In a bipartisan letter sent last Friday, Reps. Nita Lowey, D-N.Y., and Chris Smith, R-N.J., were among 116 House lawmakers who also urged President Donald Trump to keep the office staffed following reports that it would be left empty after July 1.

The special envoy post, which was mandated in the Global Anti-Semitism Review Act of 2004, has been unfilled since Trump’s inauguration in late January. The special envoy monitors acts of anti-Semitism abroad, document the cases in State Department reports, and consults with domestic and international nongovernmental organizations.

Smith, the primary author of the 2004 amendment, said in a news release that the position is especially important now “in the fight against this terrible hate that is on the rise in the world.”

“Seventy-two years after the Holocaust ended,” he said, “anti-Semites continue to target the Jewish people for discrimination, destruction of property and even death.”

Separately, Sen.
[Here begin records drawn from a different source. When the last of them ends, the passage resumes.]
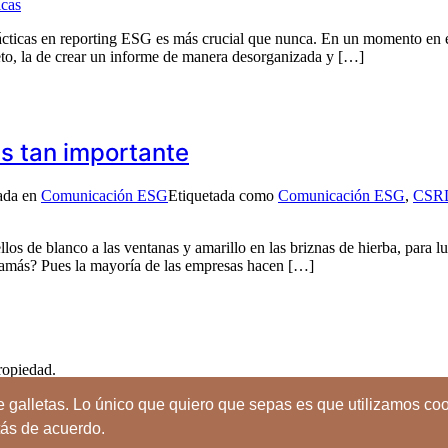
icas
ácticas en reporting ESG es más crucial que nunca. En un momento en el
eto, la de crear un informe de manera desorganizada y […]
s tan importante
ada en
Comunicación ESG
Etiquetada como
Comunicación ESG
,
CSR
los de blanco a las ventanas y amarillo en las briznas de hierba, para l
 jamás? Pues la mayoría de las empresas hacen […]
ropiedad.
 galletas. Lo único que quiero que sepas es que utilizamos coo
nos y condiciones
tás de acuerdo.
Ben Cardin, D-Md., the senior Democrat on the Foreign Relations Committee, wrote Trump urging the president to name an anti-Semitism envoy and a White House liaison to the Jewish community.

“These officials have been critical for working with all levels of government, including multilateral organizations to facilitate the protection of, address stereotypes and prejudice towards, and provide education and community and coalition building tools for the wider public on and with Jewish communities, including Jewish-American heritage,” Cardin said in his letter sent Wednesday.